Dataset content START
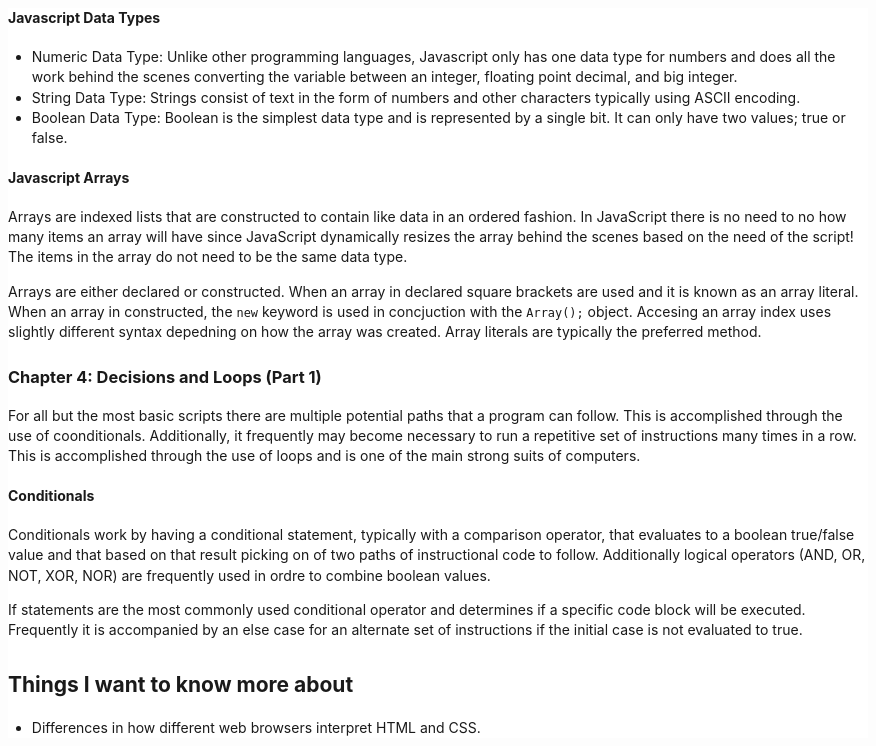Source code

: #### Javascript Data Types

- Numeric Data Type: Unlike other programming languages, Javascript only has one data type for numbers and does all the work behind the scenes converting the variable between an integer, floating point decimal, and big integer.
- String Data Type: Strings consist of text in the form of numbers and other characters typically using ASCII encoding.
- Boolean Data Type: Boolean is the simplest data type and is represented by a single bit. It can only have two values; true or false.

#### Javascript Arrays

Arrays are indexed lists that are constructed to contain like data in an ordered fashion. In JavaScript there is no need to no how many items an array will have since JavaScript dynamically resizes the array behind the scenes based on the need of the script! The items in the array do not need to be the same data type.

Arrays are either declared or constructed. When an array in declared square brackets are used and it is known as an array literal. When an array in constructed, the `new` keyword is used in concjuction with the `Array();` object. Accesing an array index uses slightly different syntax depedning on how the array was created. Array literals are typically the preferred method.

### Chapter 4: Decisions and Loops (Part 1)

For all but the most basic scripts there are multiple potential paths that a program can follow. This is accomplished through the use of coonditionals. Additionally, it frequently may become necessary to run a repetitive set of instructions many times in a row. This is accomplished through the use of loops and is one of the main strong suits of computers.

#### Conditionals

Conditionals work by having a conditional statement, typically with a comparison operator, that evaluates to a boolean true/false value and that based on that result picking on of two paths of instructional code to follow. Additionally logical operators (AND, OR, NOT, XOR, NOR) are frequently used in ordre to combine boolean values.

If statements are the most commonly used conditional operator and determines if a specific code block will be executed. Frequently it is accompanied by an else case for an alternate set of instructions if the initial case is not evaluated to true.

## Things I want to know more about

- Differences in how different web browsers interpret HTML and CSS.
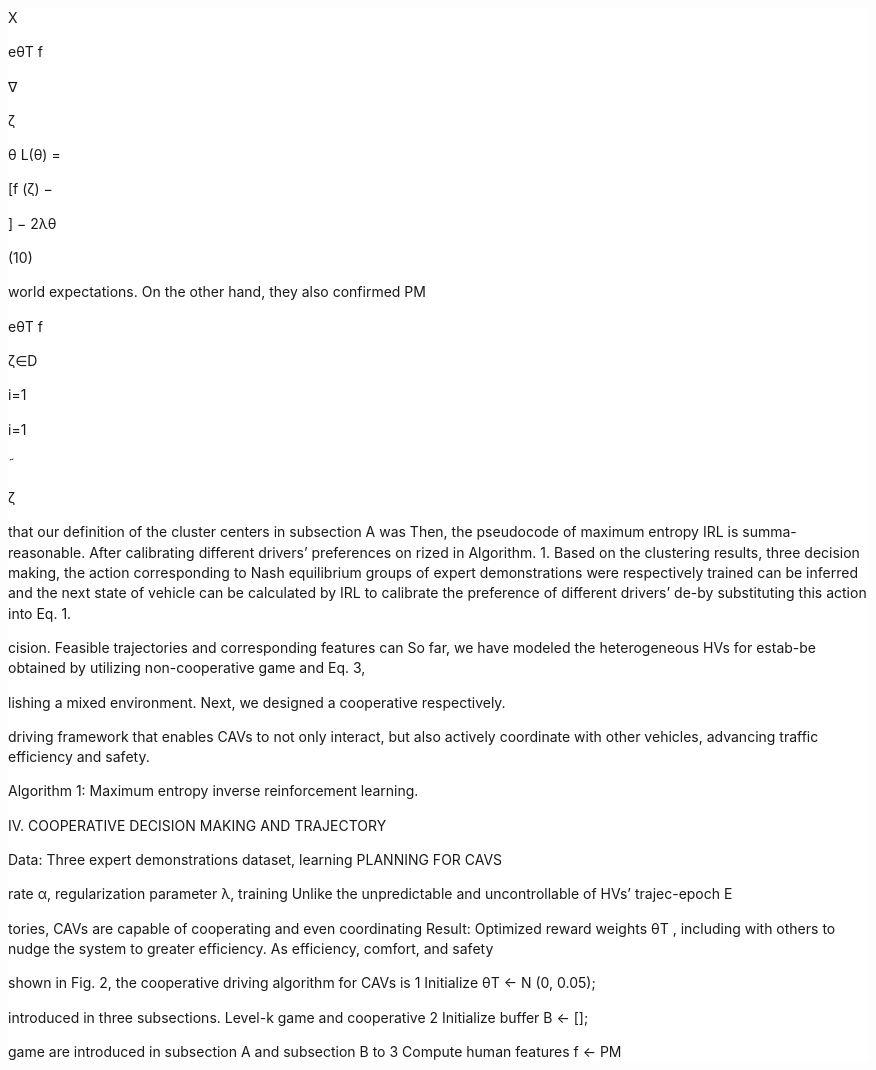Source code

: X

eθT f

∇

ζ

θ L\(θ\) =

\[f \(ζ\) −

\] − 2λθ

\(10\)

world expectations. On the other hand, they also confirmed PM

eθT f

ζ∈D

i=1

i=1

˜

ζ

that our definition of the cluster centers in subsection A was Then, the pseudocode of maximum entropy IRL is summa-reasonable. After calibrating different drivers’ preferences on rized in Algorithm. 1. Based on the clustering results, three decision making, the action corresponding to Nash equilibrium groups of expert demonstrations were respectively trained can be inferred and the next state of vehicle can be calculated by IRL to calibrate the preference of different drivers’ de-by substituting this action into Eq. 1. 

cision. Feasible trajectories and corresponding features can So far, we have modeled the heterogeneous HVs for estab-be obtained by utilizing non-cooperative game and Eq. 3, 

lishing a mixed environment. Next, we designed a cooperative respectively. 

driving framework that enables CAVs to not only interact, but also actively coordinate with other vehicles, advancing traffic efficiency and safety. 

Algorithm 1: Maximum entropy inverse reinforcement learning. 

IV. COOPERATIVE DECISION MAKING AND TRAJECTORY

Data: Three expert demonstrations dataset, learning PLANNING FOR CAVS

rate α, regularization parameter λ, training Unlike the unpredictable and uncontrollable of HVs’ trajec-epoch E

tories, CAVs are capable of cooperating and even coordinating Result: Optimized reward weights θT , including with others to nudge the system to greater efficiency. As efficiency, comfort, and safety

shown in Fig. 2, the cooperative driving algorithm for CAVs is 1 Initialize θT ← N \(0, 0.05\); 

introduced in three subsections. Level-k game and cooperative 2 Initialize buffer B ← \[\]; 

game are introduced in subsection A and subsection B to 3 Compute human features f ← PM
Dataset content END
Looking at the records above, how many lines contain "Unlike"? Only the number is needed.

Solved exercise:
2